Building a System for Event -Oriented Data by Eric SammerCTO of Scaling Data

A great talk on practical problems building large scale systems.  Scaling Data has built a product that essentially creates a kafka firehose for the enterprise datacenter, re-creating a lot of tooling I’ve seen at Facebook and other places, and making a straightforward-to-install enterprise product out of it.  They pipe stuff into solr for full text search (ala splunk), feed dashboards for alerts, archive everything for later forensics, etc.

He recommended this blog post by Jay Kreps at Linkedin on real-time data delivery mechanics:

http://engineering.linkedin.com/distributed-systems/log-what-every-software-engineer-should-know-about-real-time-datas-unifying

Said their biggest nut to crack was the 2 phase delivery problem, guaranteeing that events would only land once.  They write to a tmp file in HDFS, close the hdfs file handle and ensure sync, then mark as read in kafka, then go process the tmp file.

Talked a lot about summingbird.  Said it was probably the right way to add stuff up, but that it was too big and gangly, so they’d written something themselves.  He recommended this paper by Oscar Boykin on Summingbird that covers a lot of the problems building this kind of system.

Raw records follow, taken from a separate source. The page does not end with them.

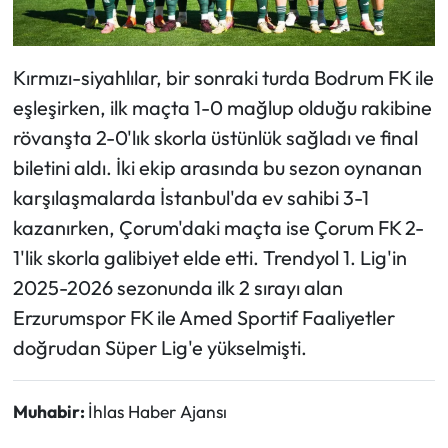
Siyaset
Spor
Kırmızı-siyahlılar, bir sonraki turda Bodrum FK ile
eşleşirken, ilk maçta 1-0 mağlup olduğu rakibine
Sungurlu Haberleri
rövanşta 2-0'lık skorla üstünlük sağladı ve final
Turizm
biletini aldı. İki ekip arasında bu sezon oynanan
karşılaşmalarda İstanbul'da ev sahibi 3-1
Uğurludağ Haberleri
kazanırken, Çorum'daki maçta ise Çorum FK 2-
1'lik skorla galibiyet elde etti. Trendyol 1. Lig'in
Yaşam
2025-2026 sezonunda ilk 2 sırayı alan
Yayla Haber
Erzurumspor FK ile Amed Sportif Faaliyetler
doğrudan Süper Lig'e yükselmişti.
Yemek Tarifleri
Muhabir:
İhlas Haber Ajansı
Yerel Haberler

Also talked about Samza (best approach for the transform part of the pipeline, in their opinion, but low level and lacking community support), Storm (rigid, slow in their experience), and Spark (they hate it, but the community likes it, so they use it).

Wrapup

It was a harried (no lunch break, no afternoon break, if you were feeling burned out, you had to skip a session) conference, but that might be the nature of a one day brain-binge.  The organizers were happy to reserve a table for PyLadies in the Data Lounge, and they had a mini-meetup and got a little outreach done.